----- Document passage -----

Stack space overflow: current size 8388608 bytes.

in order to be able to use *.standalone.hs in ghci, data declarations must contain deriving (Eq,Show). These should just be ignored by CO4.

for debugging the space/time behaviour I want to know, for each case, how often it was happening on known data, and how often on unknown data. Of course "known" is better since it does not require encoding and merging.

• logging: collect this information (while the abstract program is running) and print it in a suitable form
• checking: I want to put some annotation in the source that says "this case should ONLY be executed on known data"

as long as we don't have the "modes" system, if such an annotation is present, CO4 does not generate code for matching unknown data and merging the results, but instead emits code that will throw an exception.

a nice modelling test case:

https://en.wikipedia.org/wiki/Costas_array
https://github.com/apunktbau/co4/tree/master/CO4/Test/Costas

at the moment, it's plain Haskell. How much do we need to rewrite so that CO4 can accept it? Can we then find a Costas array of size 32?

We should provide an easy way to use an externally defined (and optimized) binary encoding for data types, like those in https://github.com/jwaldmann/satchmo/blob/master/Satchmo/Binary/Op/Times.hs#L21

Suggestion: for abstract objects for types Integer (arbitrary width), Int8, Int16 (fixed width) (actually, Natural, Nat8, ... ) we use the type EncodedAdt that we already have:
we put the binary encoding in the list of flags, and there are no arguments. Then:

• pattern match on these types is forbidden (instead, a library must expose some functions for testing properties)
• but merging works as usual (well, need to check what happens if we merge different widths - probably the IntN library functions just ignore any extra bits after N)

Using (==) in polymorphic code, like

ord :: Eq a => a -> ...

-----

* _Given exercise 1_: For the CO4 notes, do statements (a), (b) and (c) agree with the text? Answer yes or no for each, quoting the deciding words. (a) Data declarations must contain deriving (Eq,Show) for *.standalone.hs to be usable in ghci. (b) Pattern matching is permitted on the suggested abstract types for Integer, Int8 and Int16. (c) "Unknown" is preferred over "known" because it avoids encoding and merging.
* _Given exercise 2_: Extend the CO4 notes from their final line onward, in the same style.

----- Given entries -----

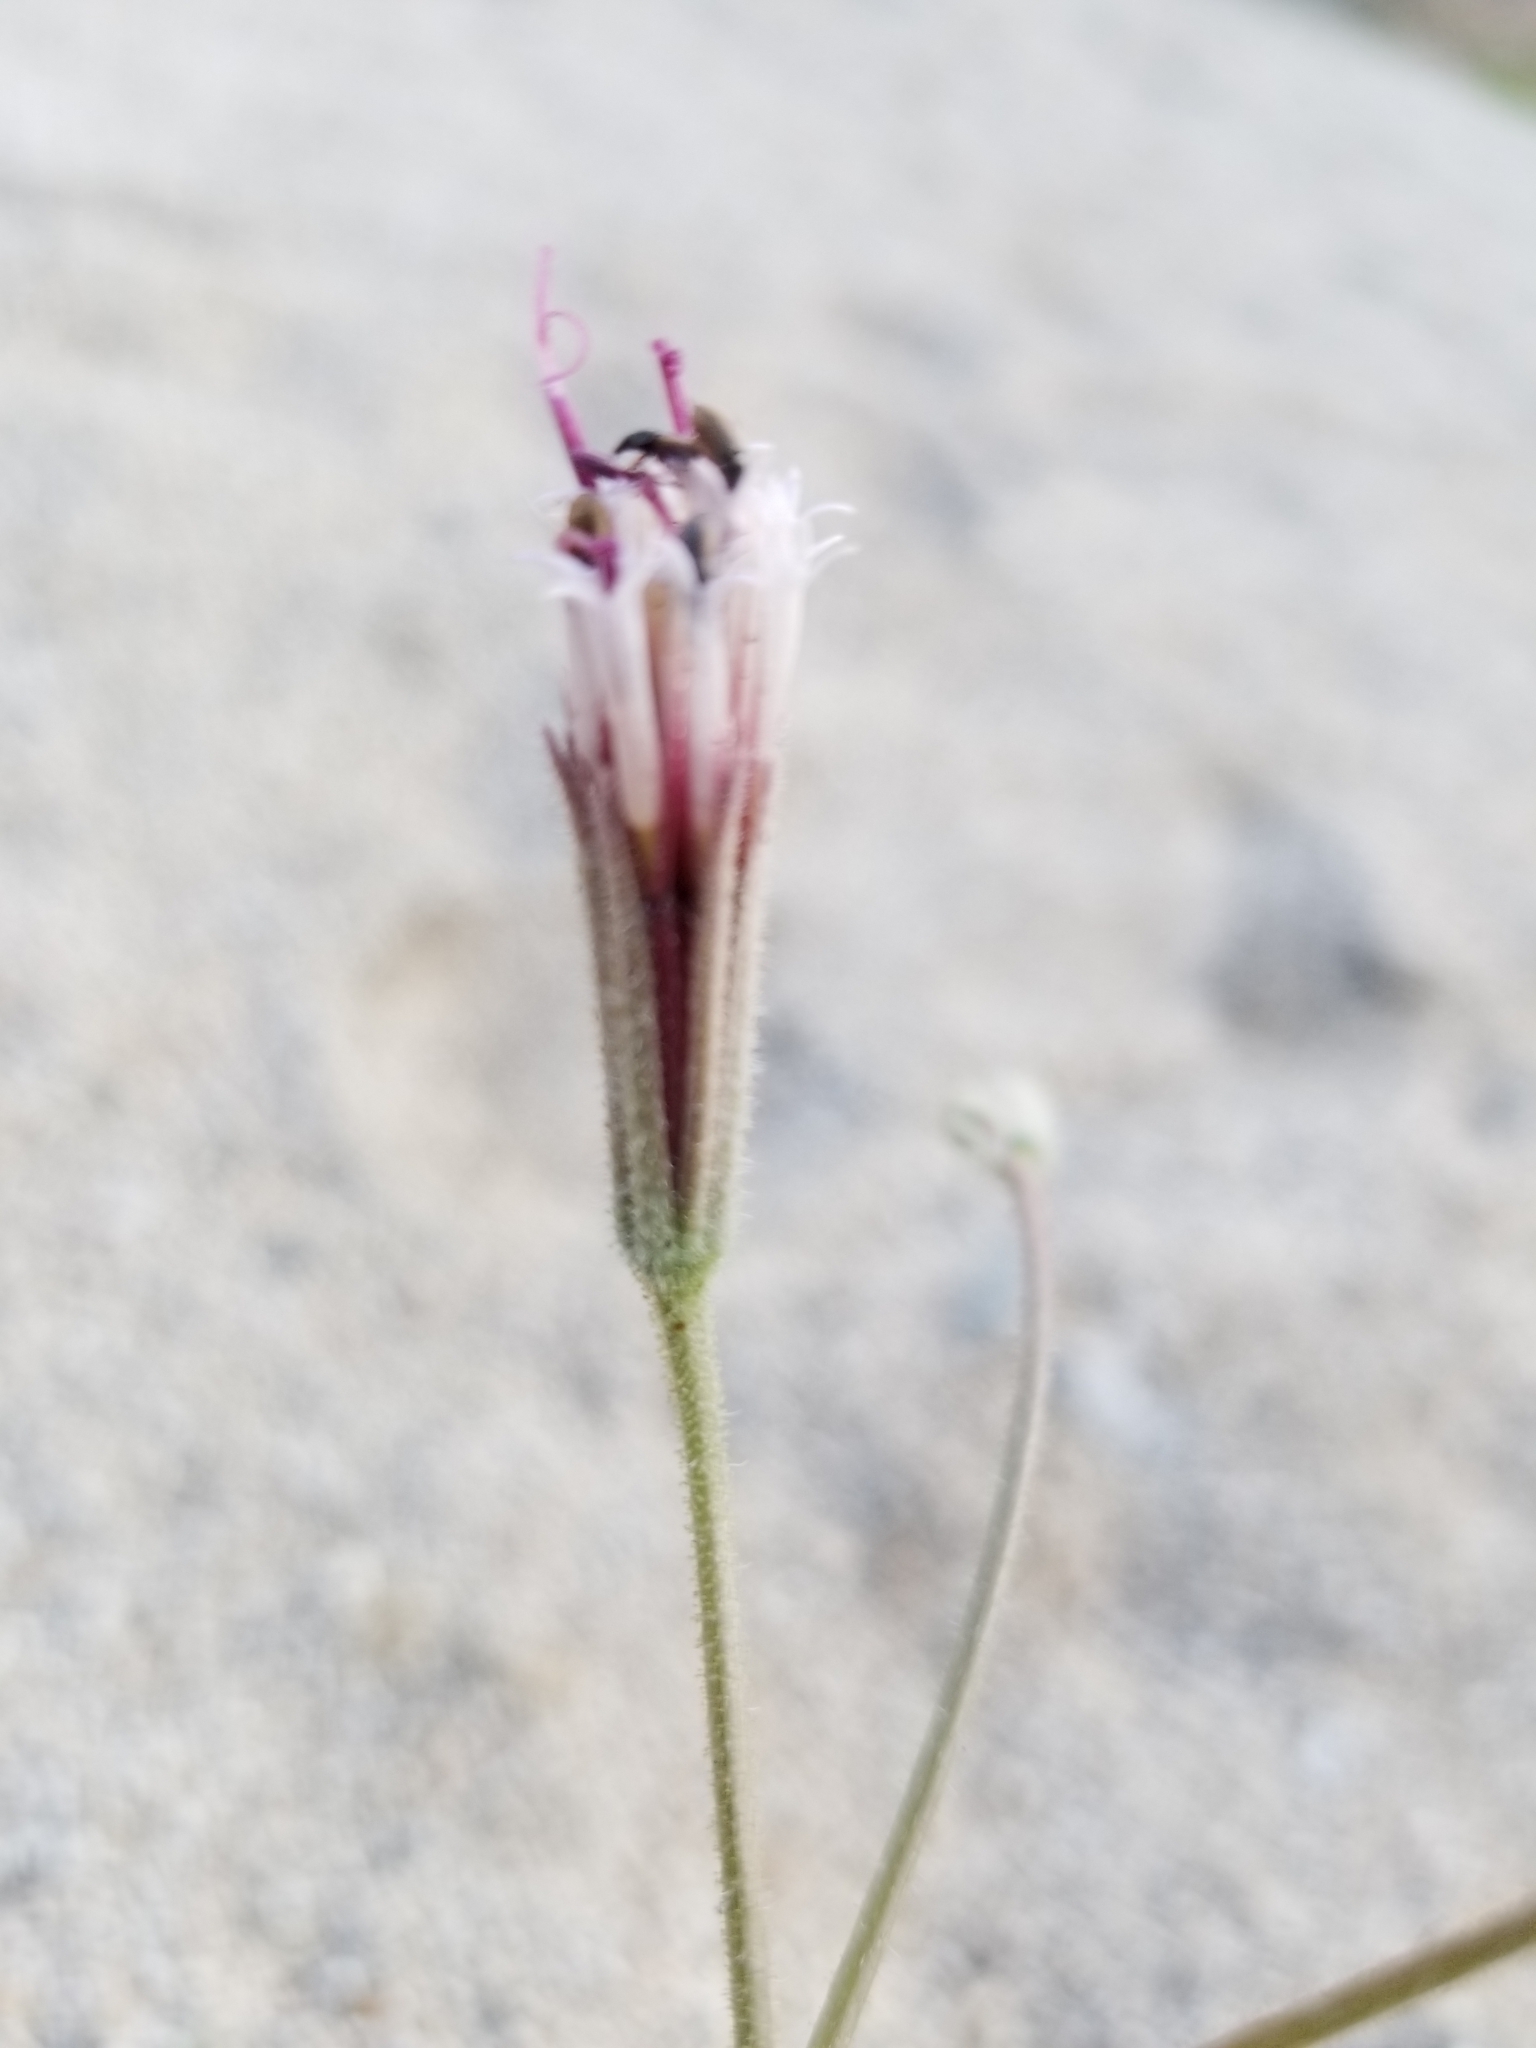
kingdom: Plantae
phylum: Tracheophyta
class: Magnoliopsida
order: Asterales
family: Asteraceae
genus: Palafoxia
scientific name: Palafoxia arida
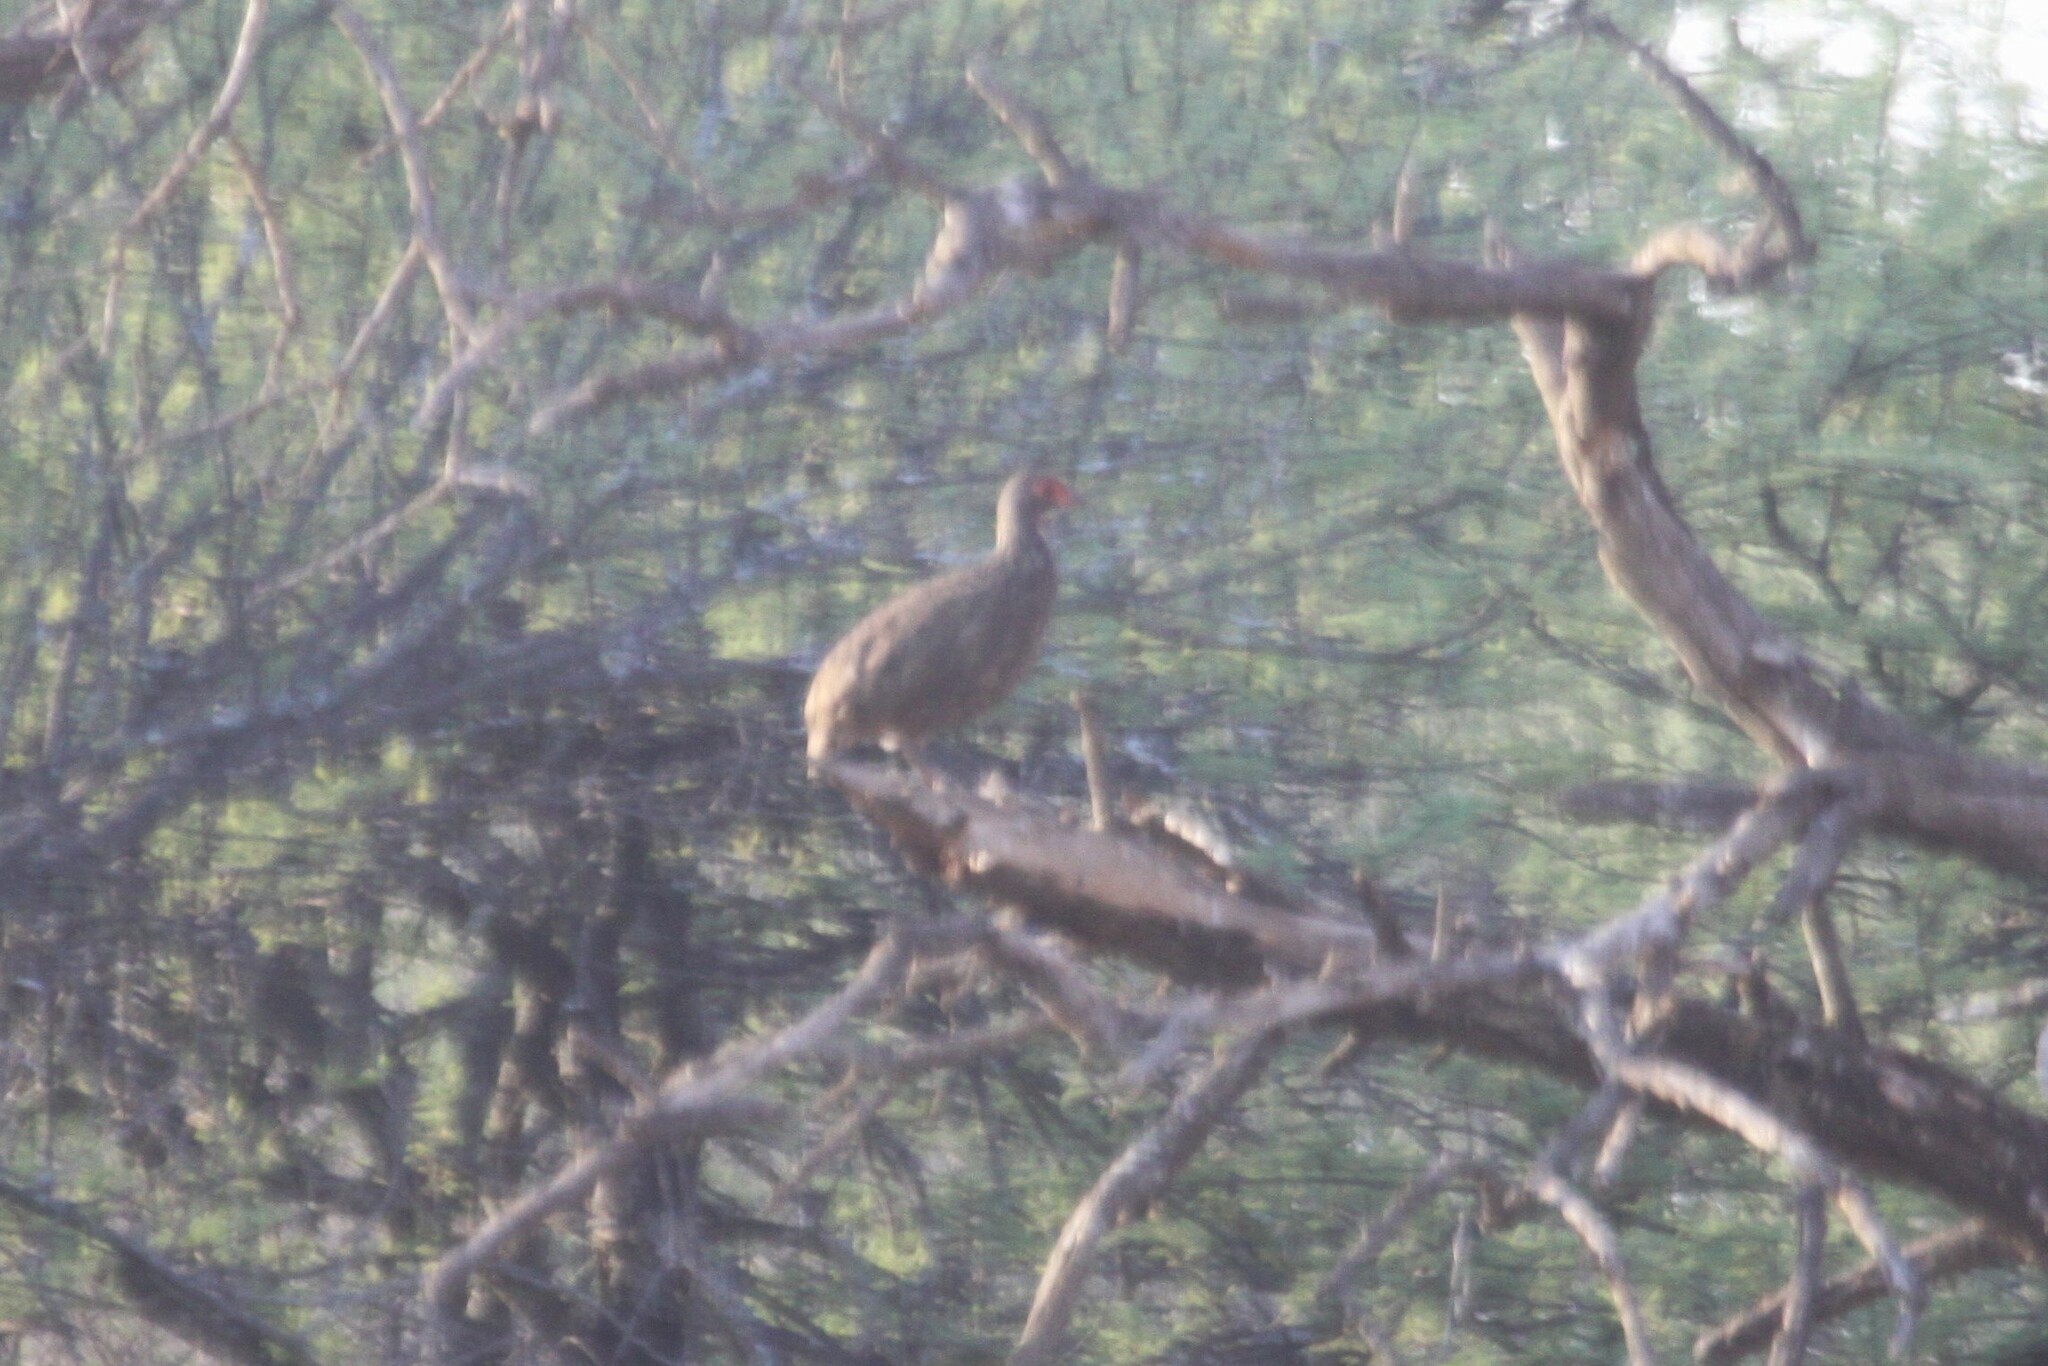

-----

* _Output 1_:
(a) Yes: "in order to be able to use *.standalone.hs in ghci, data declarations must contain deriving (Eq,Show)."
(b) No: "pattern match on these types is forbidden"
(c) No: "Of course "known" is better since it does not require encoding and merging."

* _Output 2_:
, results in ambiguous types in the compiled code (here: encOrd)

Could not deduce (EncEq a0 e p)
      arising from the ambiguity check for `encOrd'
    from the context (CO4.Cache.MonadCache (e p) m,
                      CO4.Profiling.MonadProfiling m,
                      EncEq a e p)
      bound by the inferred type for `encOrd':
                 (CO4.Cache.MonadCache (e p) m, CO4.Profiling.MonadProfiling m,
                  EncEq a e p) =>
                 e p -> e p -> e p -> m (e p)

as it is unclear which EncEq instance to choose. Ghci suggests

Possible fix: add a type signature that fixes these type variable(s)

but this requires to explicitly annotate type signatures in the compiled program.

this does not work:

monotone xs = 
    and (zipWith gtNat8 xs (tail xs) )
...
CO4/Test/Assert.hs:25:4:
    Could not deduce (p ~ (e p -> m (e p)))

but this does:

monotone xs = 
    and (zipWith gt xs (tail xs) )

gt = gtNat8

I am getting stack overflows when generating CNFs of moderate (I think) size.
It would be good to know the reason. Perhaps something is too strict,
e.g., foldr with a strict combining function (so it has to traverse the whole list before producing a result)? The following trace (with cache, with profiling) shows nothing unusual.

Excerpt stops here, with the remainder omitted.